新型コロナの影響で日本国内でもテレワークの本格導入が広がっているが、手探りの中でスタートしたという企業は少なくない。テレワークの実態はどうなのか−−。コンサル会社などによるアンケート調査からは、意外な結果や課題が見えてくる。
テレワークに欠かせないWeb会議ツール。最も選ばれているアプリは何か。市場調査会社のICT総研(東京都千代田区)がネットで行った「ITサービス利用動向調査」(4月17〜21日、回答者数約4000人)によれば、利用率は「Zoom」(ズームビデオコミュニケーションズ)が11%でトップ、次いで「Skype」(マイクロソフト)が7.7%、「Google Meet」(グーグル)が5.3%と続いた。重視する内容を聞いたところ、1位が会社の指示、2位が使いやすさ・操作性、3位が映像・音声の品質となった。
満足度では1位「Zoom」、2位「Google Meet」、3位「Skype」の順だった。
一方で、コロナ収束後も継続して利用したいアプリについて尋ねた結果、マイクロソフトの「Microsoft Teams」が75ポイントで1位を獲得した。以下「Zoom」(70.3ポイント)、「Skype」(68.1ポイント)が続いた。

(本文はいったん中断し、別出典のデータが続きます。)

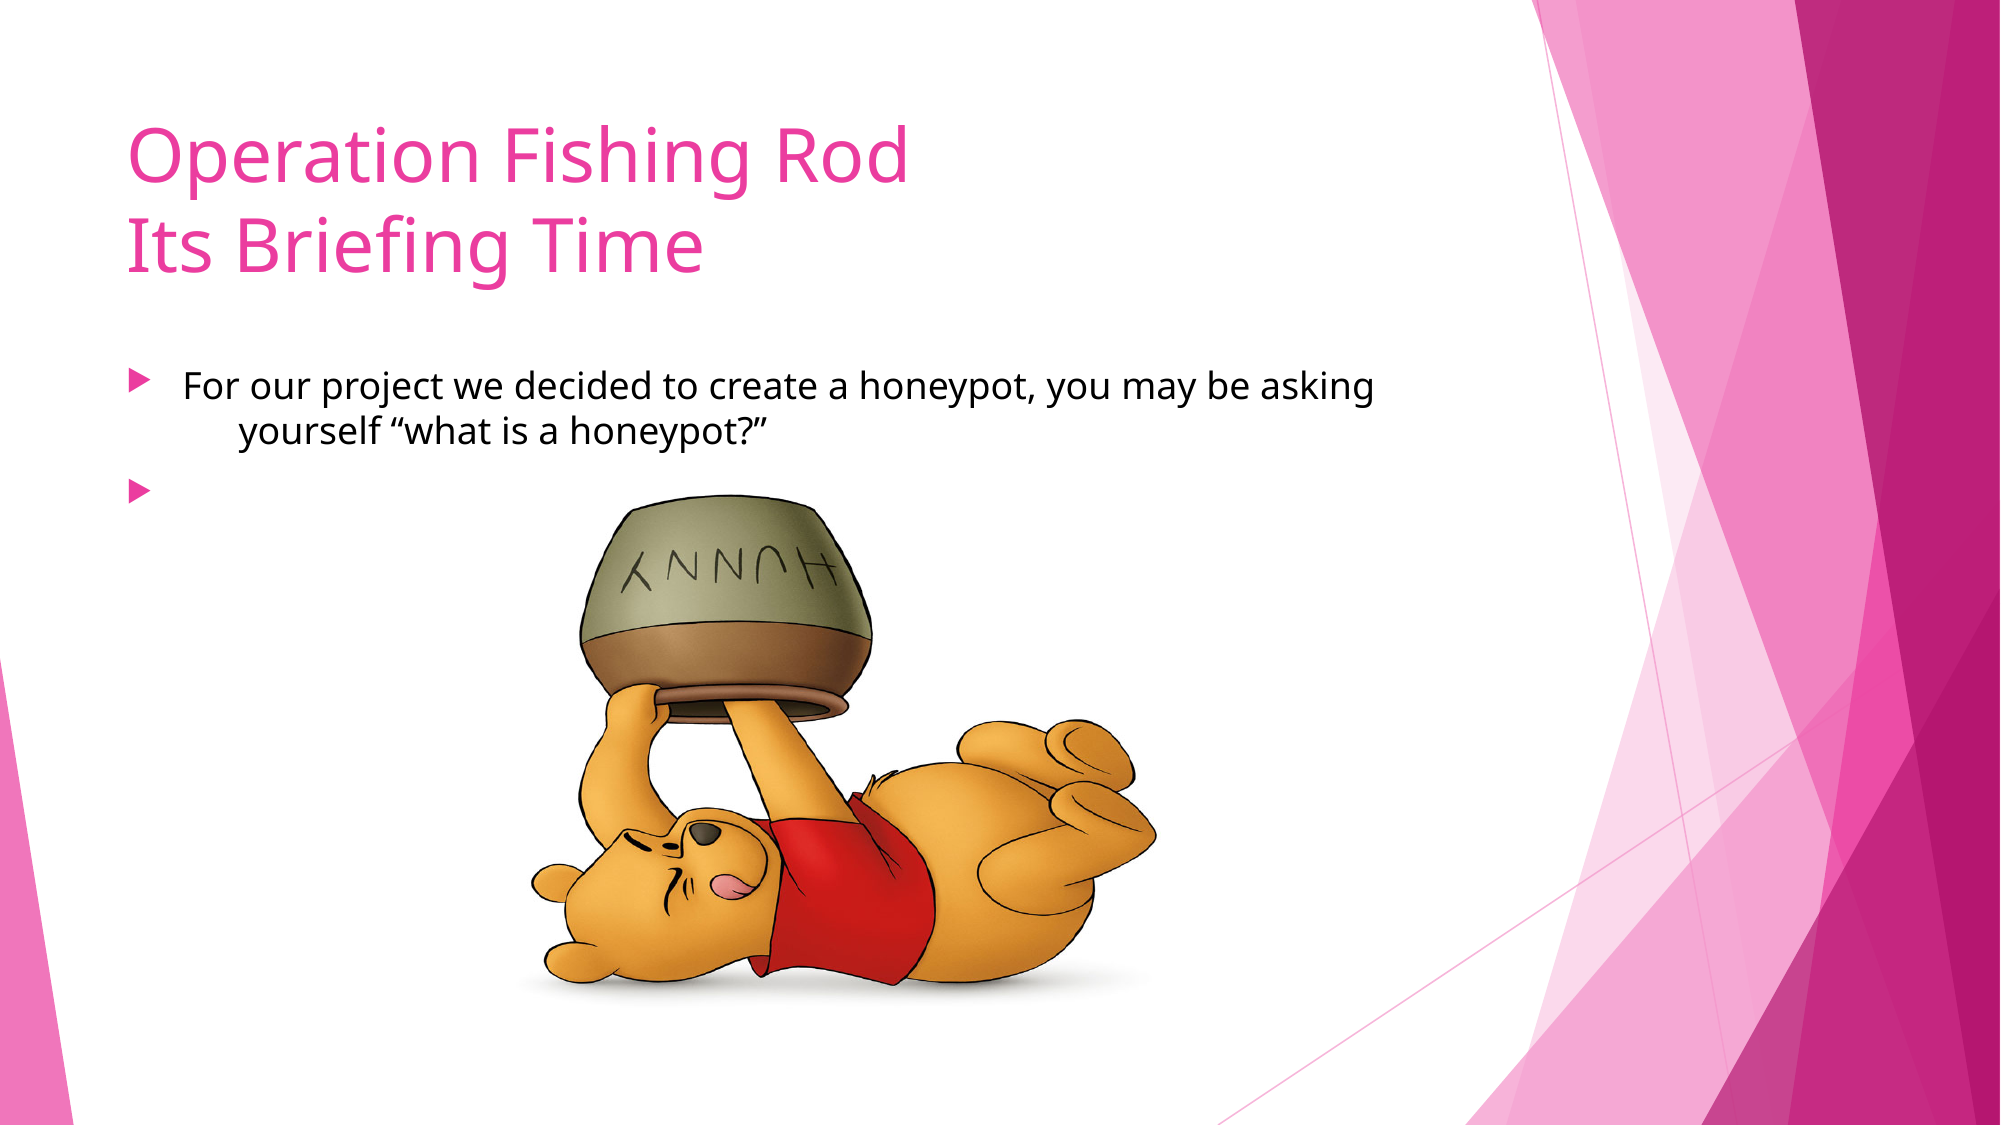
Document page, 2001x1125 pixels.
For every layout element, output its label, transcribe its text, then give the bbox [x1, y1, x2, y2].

ネット広告事業を展開するFringe81(東京都港区)の子会社で、HR(人事)テック事業を手がけるUnipos(同)は、上場企業の管理職者ら800名を対象に「テレワーク長期化に伴う組織課題」(4月24〜27日)についてネットによる意識調査を行った。
それによると、テレワーク実施企業のうち48.6%が2月以降にテレワークを急きょ導入したと回答した。緊急事態宣言が発出された4月7日以降に開始した企業の割合は14.1%だった。

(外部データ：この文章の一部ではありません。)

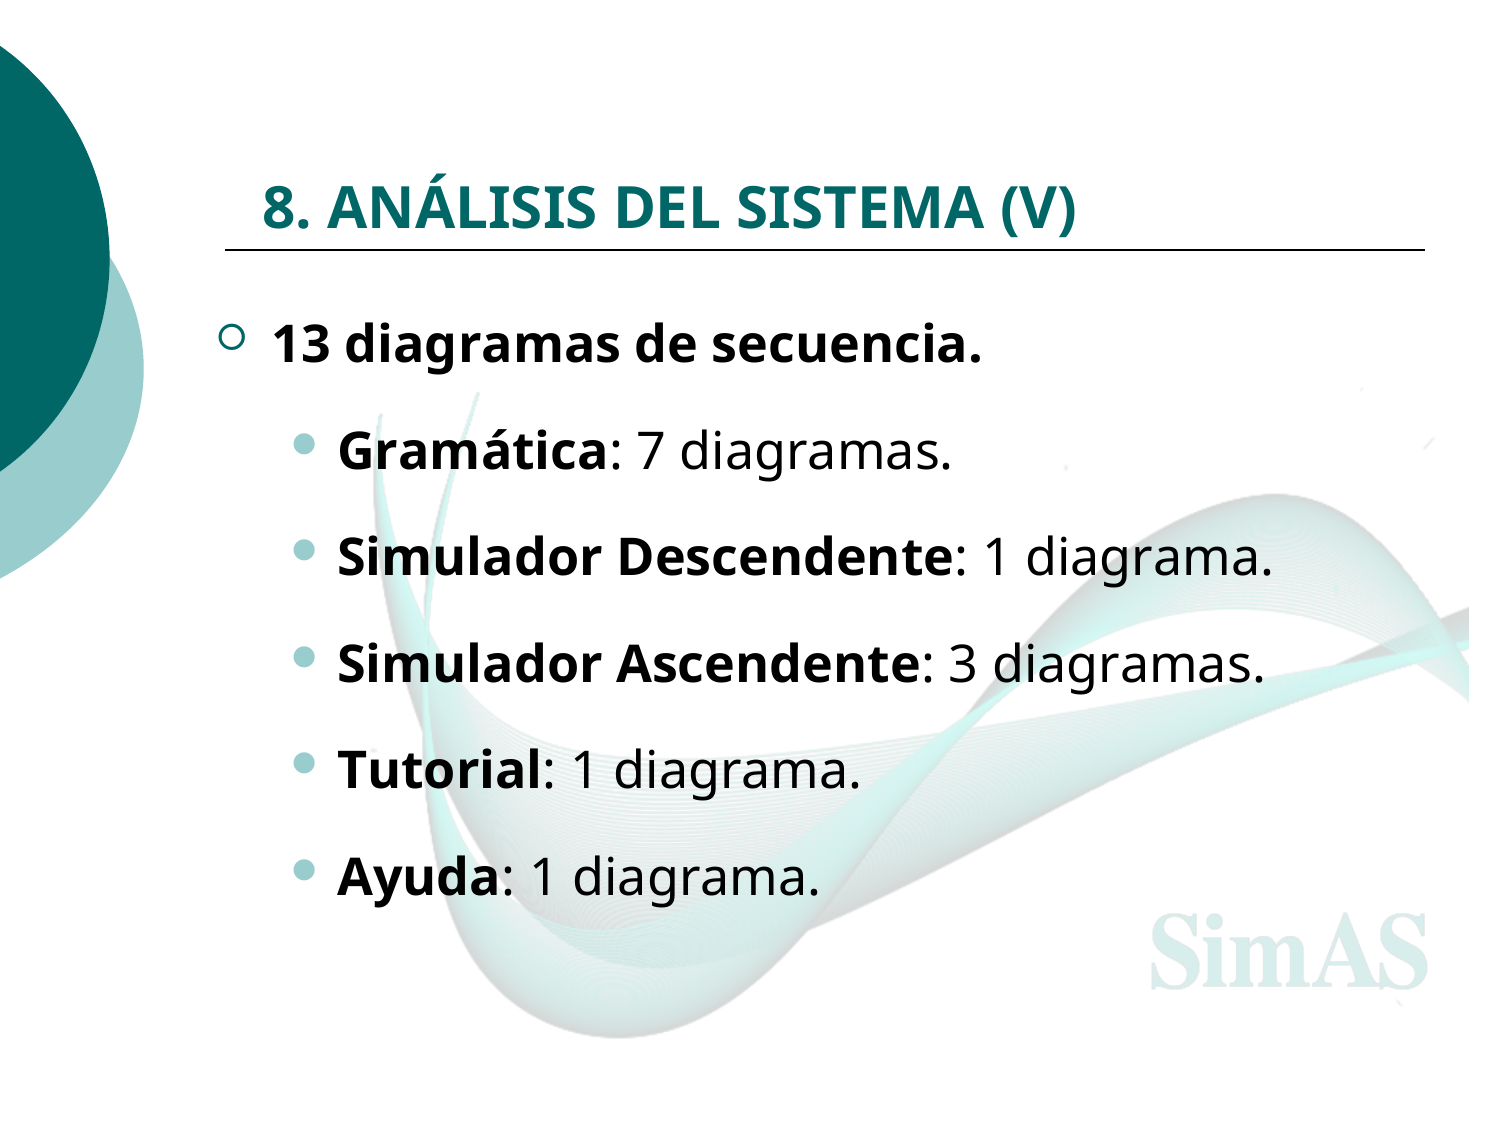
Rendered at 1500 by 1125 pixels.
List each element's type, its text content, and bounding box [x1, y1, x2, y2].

title 8. ANÁLISIS DEL SISTEMA (V) [248, 60, 1448, 249]
list 13 diagramas de secuencia. Gramática: 7 diagramas. Simulador Descendente: 1 diagrama. Simulador Ascendente: 3 diagramas. Tutorial: 1 diagrama. Ayuda: 1 diagrama. [200, 271, 1441, 1125]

テレワークの前後で生産性がどう変わったかについて尋ねたところ、一般社員の44.6%が「チームの生産性が低下した」と回答し、「生産性が高くなった」の7.6%を大きく上回った。管理職では38.7%が「低下した」と回答した。
また、「テレワーク前より、部下の仕事ぶりがわかりづらい」と回答した管理職は56.1%、一般社員も48.4%が「上司や同僚の様子がわかりづらい」と回答した。
緊急事態宣言が延長されたことに伴うテレワーク長期化の課題としては「コミュニケーションの取りづらさ」、「社内連携」、「モチベーションの維持管理」が上位に挙がった。
一方で、コロナ収束後もテレワーク推進を希望するか聞いたところ、管理職56.1%、一般社員41.0%が「とても望む」、「やや望む」と回答し、「まったく望まない」、「あまり望まない」と回答した管理職14.1%、一般社員21.9%を大きく上回った。